Data Kementerian Keuangan mencatat realisasi penerimaan negara baru mencapai 31,4% dari target tahunan per April 2025, sementara belanja negara sudah menyentuh 43%. Sinyal itu menunjukkan bahwa negara semakin agresif membelanjakan anggaran, tetapi tak mampu memaksimalkan penerimaan, termasuk pajak yang stagnan akibat lesunya sektor usaha.
Rocky menyoroti apa yang ia sebut sebagai “defisit kepercayaan”. “Negara seperti sedang mengais sisa-sisa uang belanja sambil tetap menjual mimpi besar kepada rakyat,” ujarnya.
Ia menegaskan bahwa utang bukan masalah teknis semata, melainkan konsekuensi dari hilangnya kepemimpinan ideologis dan politik yang berpihak pada keberlanjutan.
Laporan Bank Indonesia per April 2025 menunjukkan yield Surat Utang Negara (SUN) bertenor 10 tahun naik ke 7,2%, menandakan persepsi risiko yang meningkat di mata investor.
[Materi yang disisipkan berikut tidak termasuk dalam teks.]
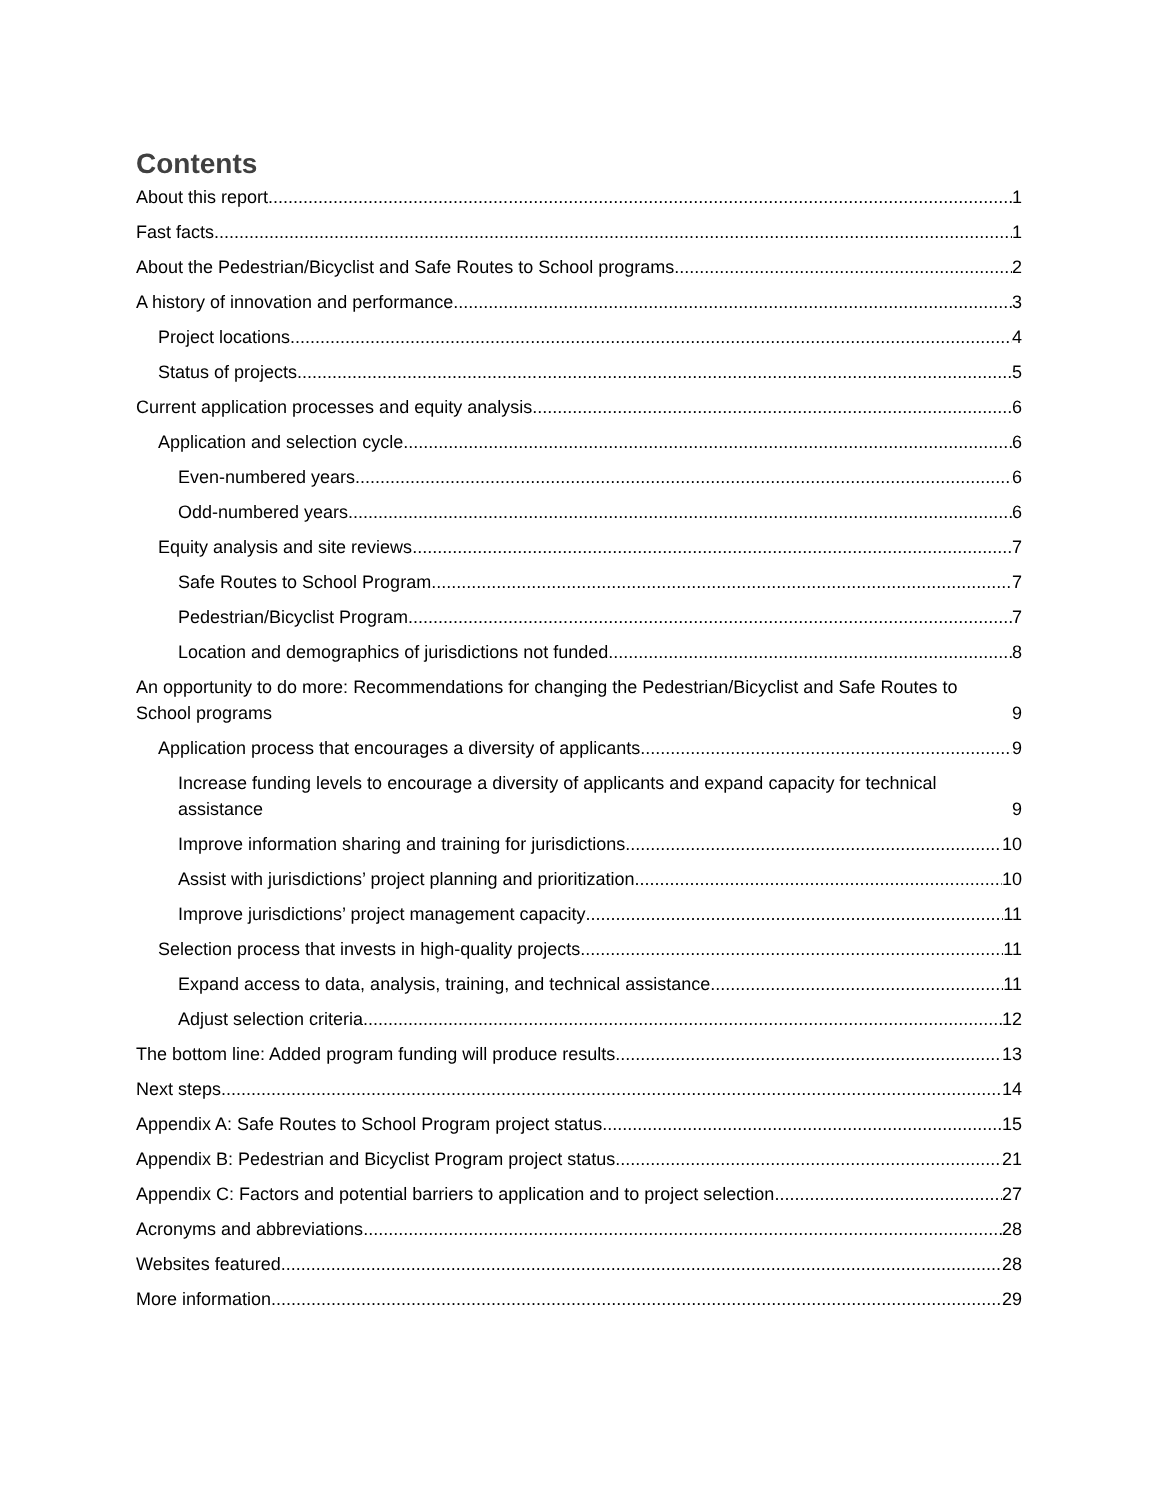Contents
About this report 1
Fast facts 1
About the Pedestrian/Bicyclist and Safe Routes to School programs 2
A history of innovation and performance 3
Project locations 4
Status of projects 5
Current application processes and equity analysis 6
Application and selection cycle 6
Even-numbered years 6
Odd-numbered years 6
Equity analysis and site reviews 7
Safe Routes to School Program 7
Pedestrian/Bicyclist Program 7
Location and demographics of jurisdictions not funded 8
An opportunity to do more: Recommendations for changing the Pedestrian/Bicyclist and Safe Routes to School programs 9
Application process that encourages a diversity of applicants 9
Increase funding levels to encourage a diversity of applicants and expand capacity for technical assistance 9
Improve information sharing and training for jurisdictions 10
Assist with jurisdictions’ project planning and prioritization 10
Improve jurisdictions’ project management capacity 11
Selection process that invests in high-quality projects 11
Expand access to data, analysis, training, and technical assistance 11
Adjust selection criteria 12
The bottom line: Added program funding will produce results 13
Next steps 14
Appendix A: Safe Routes to School Program project status 15
Appendix B: Pedestrian and Bicyclist Program project status 21
Appendix C: Factors and potential barriers to application and to project selection 27
Acronyms and abbreviations 28
Websites featured 28
More information 29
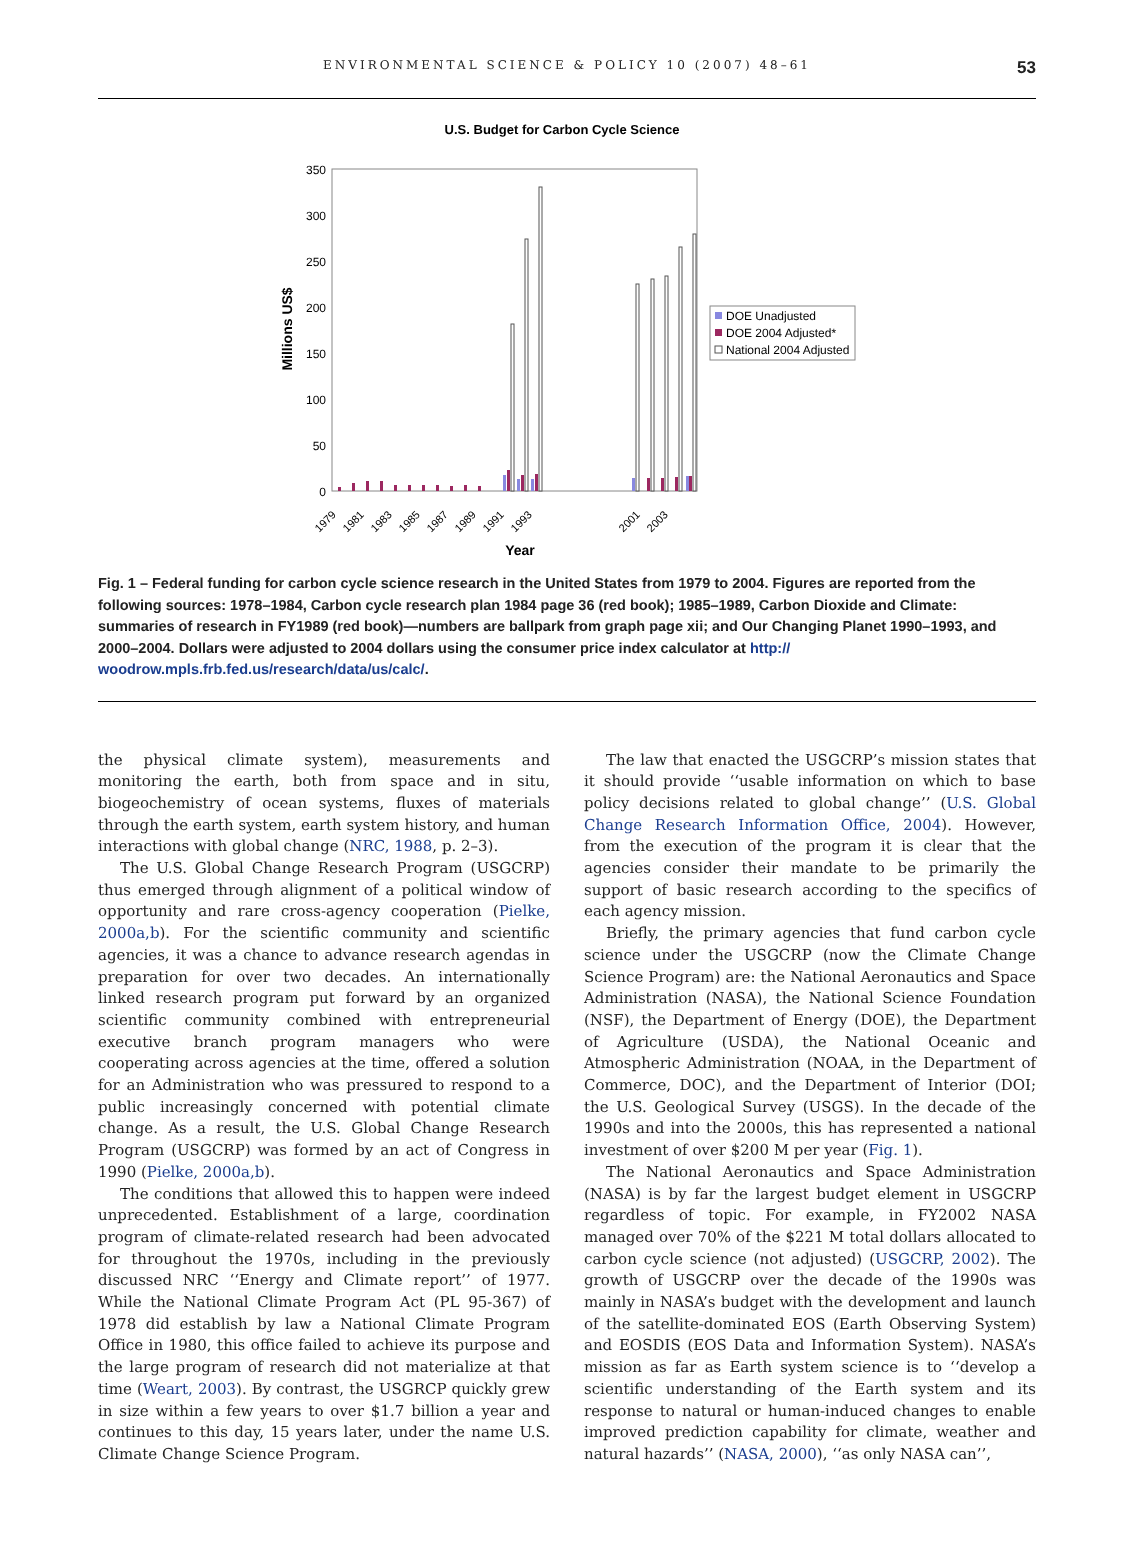ENVIRONMENTAL SCIENCE & POLICY 10 (2007) 48–61 53
U.S. Budget for Carbon Cycle Science
350
300
250
200
150
100
50
0
Millions US$
1979
1981
1983
1985
1987
1989
1991
1993
2001
2003
Year
DOE Unadjusted
DOE 2004 Adjusted*
National 2004 Adjusted
Fig. 1 – Federal funding for carbon cycle science research in the United States from 1979 to 2004. Figures are reported from the following sources: 1978–1984, Carbon cycle research plan 1984 page 36 (red book); 1985–1989, Carbon Dioxide and Climate: summaries of research in FY1989 (red book)—numbers are ballpark from graph page xii; and Our Changing Planet 1990–1993, and 2000–2004. Dollars were adjusted to 2004 dollars using the consumer price index calculator at http:// woodrow.mpls.frb.fed.us/research/data/us/calc/.
the physical climate system), measurements and monitoring the earth, both from space and in situ, biogeochemistry of ocean systems, fluxes of materials through the earth system, earth system history, and human interactions with global change (NRC, 1988, p. 2–3).
The U.S. Global Change Research Program (USGCRP) thus emerged through alignment of a political window of opportunity and rare cross-agency cooperation (Pielke, 2000a,b). For the scientific community and scientific agencies, it was a chance to advance research agendas in preparation for over two decades. An internationally linked research program put forward by an organized scientific community combined with entrepreneurial executive branch program managers who were cooperating across agencies at the time, offered a solution for an Administration who was pressured to respond to a public increasingly concerned with potential climate change. As a result, the U.S. Global Change Research Program (USGCRP) was formed by an act of Congress in 1990 (Pielke, 2000a,b).
The conditions that allowed this to happen were indeed unprecedented. Establishment of a large, coordination program of climate-related research had been advocated for throughout the 1970s, including in the previously discussed NRC ‘‘Energy and Climate report’’ of 1977. While the National Climate Program Act (PL 95-367) of 1978 did establish by law a National Climate Program Office in 1980, this office failed to achieve its purpose and the large program of research did not materialize at that time (Weart, 2003). By contrast, the USGRCP quickly grew in size within a few years to over $1.7 billion a year and continues to this day, 15 years later, under the name U.S. Climate Change Science Program.
The law that enacted the USGCRP’s mission states that it should provide ‘‘usable information on which to base policy decisions related to global change’’ (U.S. Global Change Research Information Office, 2004). However, from the execution of the program it is clear that the agencies consider their mandate to be primarily the support of basic research according to the specifics of each agency mission.
Briefly, the primary agencies that fund carbon cycle science under the USGCRP (now the Climate Change Science Program) are: the National Aeronautics and Space Administration (NASA), the National Science Foundation (NSF), the Department of Energy (DOE), the Department of Agriculture (USDA), the National Oceanic and Atmospheric Administration (NOAA, in the Department of Commerce, DOC), and the Department of Interior (DOI; the U.S. Geological Survey (USGS). In the decade of the 1990s and into the 2000s, this has represented a national investment of over $200 M per year (Fig. 1).
The National Aeronautics and Space Administration (NASA) is by far the largest budget element in USGCRP regardless of topic. For example, in FY2002 NASA managed over 70% of the $221 M total dollars allocated to carbon cycle science (not adjusted) (USGCRP, 2002). The growth of USGCRP over the decade of the 1990s was mainly in NASA’s budget with the development and launch of the satellite-dominated EOS (Earth Observing System) and EOSDIS (EOS Data and Information System). NASA’s mission as far as Earth system science is to ‘‘develop a scientific understanding of the Earth system and its response to natural or human-induced changes to enable improved prediction capability for climate, weather and natural hazards’’ (NASA, 2000), ‘‘as only NASA can’’,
“Kalau tidak ada roadmap pemulihan yang kredibel, utang ini justru menjadi pelumas krisis jangka panjang,” kata Ekonom INDEF, Nailul Huda, menambahkan.
Kondisi ini diperparah oleh ketidakjelasan arah pemerintahan transisi pasca-pilpres. Presiden terpilih Prabowo Subianto masih belum mengumumkan detail tim ekonomi maupun reformasi struktural yang dijanjikan selama kampanye.
Sementara itu, kebijakan-kebijakan populis seperti program makan siang gratis, yang diperkirakan menelan belanja tambahan Rp400 triliun per tahun, menambah beban fiskal.
“Paradoks terbesar kita saat ini: utang bertambah, tapi investasi dalam ide justru menyusut,” ujar Rocky.
Ia mempertanyakan keberanian elite politik merumuskan ulang struktur ekonomi agar tidak terus-terusan bergantung pada pembiayaan luar.
Situasi ini menimbulkan pertanyaan besar: siapa yang mengarahkan kapal ekonomi republik?
Apakah para teknokrat yang kehilangan mandat? Atau para politisi yang lebih sibuk mengatur panggung kekuasaan jelang pelantikan Oktober?
Dengan sisa fiskal yang menipis dan publik yang makin frustrasi, tambahan utang Rp250 triliun bukan sekadar angka dalam neraca negara. Ia adalah tanda bahwa negara berjalan tanpa kompas dalam kabut ketidakpastian.